# [TASK GOAL]
Among the records below, find the line with "Help en info" and the line with "Гарантия от сервиса: на". Set down both and every line between, exactly and with no pictures, but nothing else.

# [EXTRACTED MATERIAL]
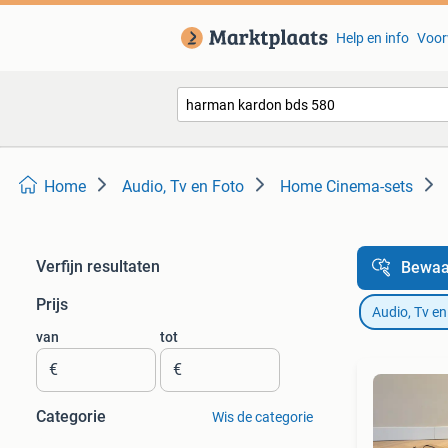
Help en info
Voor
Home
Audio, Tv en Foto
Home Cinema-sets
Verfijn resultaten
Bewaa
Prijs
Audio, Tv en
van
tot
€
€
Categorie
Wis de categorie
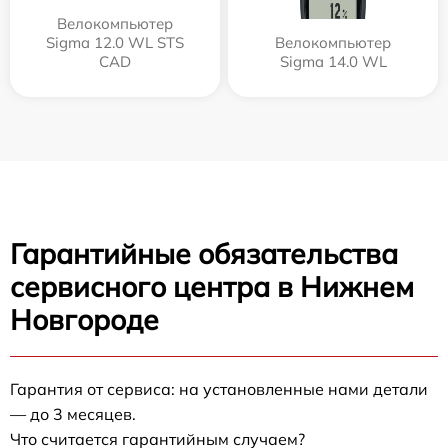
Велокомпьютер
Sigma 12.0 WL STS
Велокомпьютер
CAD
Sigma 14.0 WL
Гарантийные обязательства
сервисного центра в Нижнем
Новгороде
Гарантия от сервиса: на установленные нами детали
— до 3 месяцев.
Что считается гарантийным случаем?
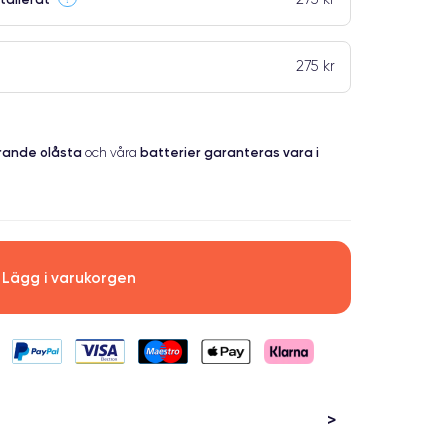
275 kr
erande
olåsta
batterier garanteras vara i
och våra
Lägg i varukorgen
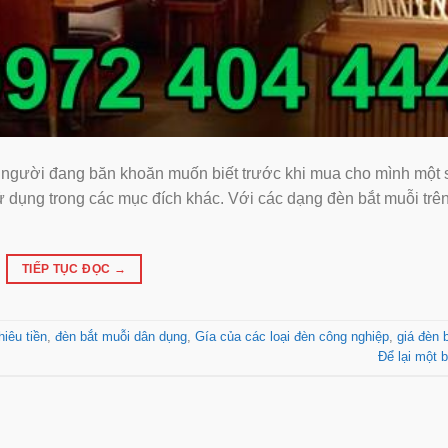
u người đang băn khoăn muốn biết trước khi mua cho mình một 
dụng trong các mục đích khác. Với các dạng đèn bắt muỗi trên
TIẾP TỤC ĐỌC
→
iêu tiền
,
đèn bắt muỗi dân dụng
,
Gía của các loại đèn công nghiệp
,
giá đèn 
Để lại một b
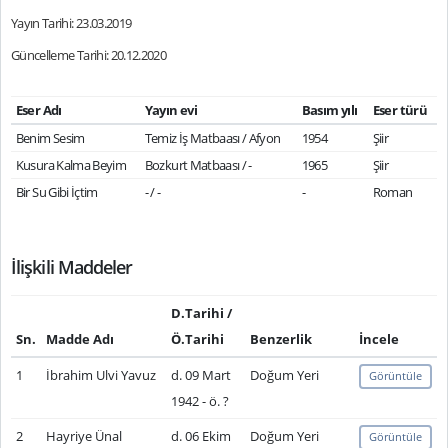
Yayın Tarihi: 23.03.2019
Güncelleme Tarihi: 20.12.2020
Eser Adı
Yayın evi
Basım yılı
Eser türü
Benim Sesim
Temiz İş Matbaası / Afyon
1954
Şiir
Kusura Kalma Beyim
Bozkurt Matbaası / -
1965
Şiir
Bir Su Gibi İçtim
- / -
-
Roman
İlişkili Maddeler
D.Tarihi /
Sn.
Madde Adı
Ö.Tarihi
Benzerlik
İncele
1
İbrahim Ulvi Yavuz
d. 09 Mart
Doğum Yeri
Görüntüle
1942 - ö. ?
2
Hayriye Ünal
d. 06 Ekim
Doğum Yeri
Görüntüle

--

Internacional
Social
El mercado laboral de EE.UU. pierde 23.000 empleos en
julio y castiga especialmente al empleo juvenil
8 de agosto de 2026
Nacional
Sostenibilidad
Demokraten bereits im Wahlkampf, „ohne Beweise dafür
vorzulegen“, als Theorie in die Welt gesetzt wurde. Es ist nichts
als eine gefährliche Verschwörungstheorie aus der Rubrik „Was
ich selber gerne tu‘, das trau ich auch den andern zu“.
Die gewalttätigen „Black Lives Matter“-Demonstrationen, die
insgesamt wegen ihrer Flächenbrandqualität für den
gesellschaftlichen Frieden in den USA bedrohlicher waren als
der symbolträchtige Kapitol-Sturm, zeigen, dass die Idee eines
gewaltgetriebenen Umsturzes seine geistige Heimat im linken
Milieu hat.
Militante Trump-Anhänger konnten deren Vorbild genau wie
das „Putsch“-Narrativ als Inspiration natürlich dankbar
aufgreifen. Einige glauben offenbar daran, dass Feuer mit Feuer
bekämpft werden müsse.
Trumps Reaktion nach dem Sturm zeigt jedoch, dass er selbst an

...

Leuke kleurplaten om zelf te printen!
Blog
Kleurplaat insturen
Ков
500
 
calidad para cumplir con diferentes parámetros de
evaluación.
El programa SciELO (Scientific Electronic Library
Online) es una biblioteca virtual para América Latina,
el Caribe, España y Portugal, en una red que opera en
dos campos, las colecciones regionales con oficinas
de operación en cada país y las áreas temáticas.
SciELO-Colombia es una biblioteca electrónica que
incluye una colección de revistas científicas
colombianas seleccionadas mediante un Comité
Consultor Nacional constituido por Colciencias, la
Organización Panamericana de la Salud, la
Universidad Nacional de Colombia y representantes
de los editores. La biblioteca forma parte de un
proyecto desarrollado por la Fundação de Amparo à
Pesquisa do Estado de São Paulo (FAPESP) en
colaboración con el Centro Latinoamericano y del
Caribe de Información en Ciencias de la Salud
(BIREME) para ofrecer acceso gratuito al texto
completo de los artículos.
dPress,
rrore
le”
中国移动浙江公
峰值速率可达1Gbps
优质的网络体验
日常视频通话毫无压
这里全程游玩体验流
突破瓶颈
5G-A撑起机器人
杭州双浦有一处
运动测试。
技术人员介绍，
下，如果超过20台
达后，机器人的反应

# [RESULT OF THIS EXERCISE]
Help en info
Voor
Home
Audio, Tv en Foto
Home Cinema-sets
Verfijn resultaten
Bewaa
Prijs
Audio, Tv en
van
tot
€
€
Categorie
Wis de categorie
Велокомпьютер
Sigma 12.0 WL STS
Велокомпьютер
CAD
Sigma 14.0 WL
Гарантийные обязательства
сервисного центра в Нижнем
Новгороде
Гарантия от сервиса: на установленные нами детали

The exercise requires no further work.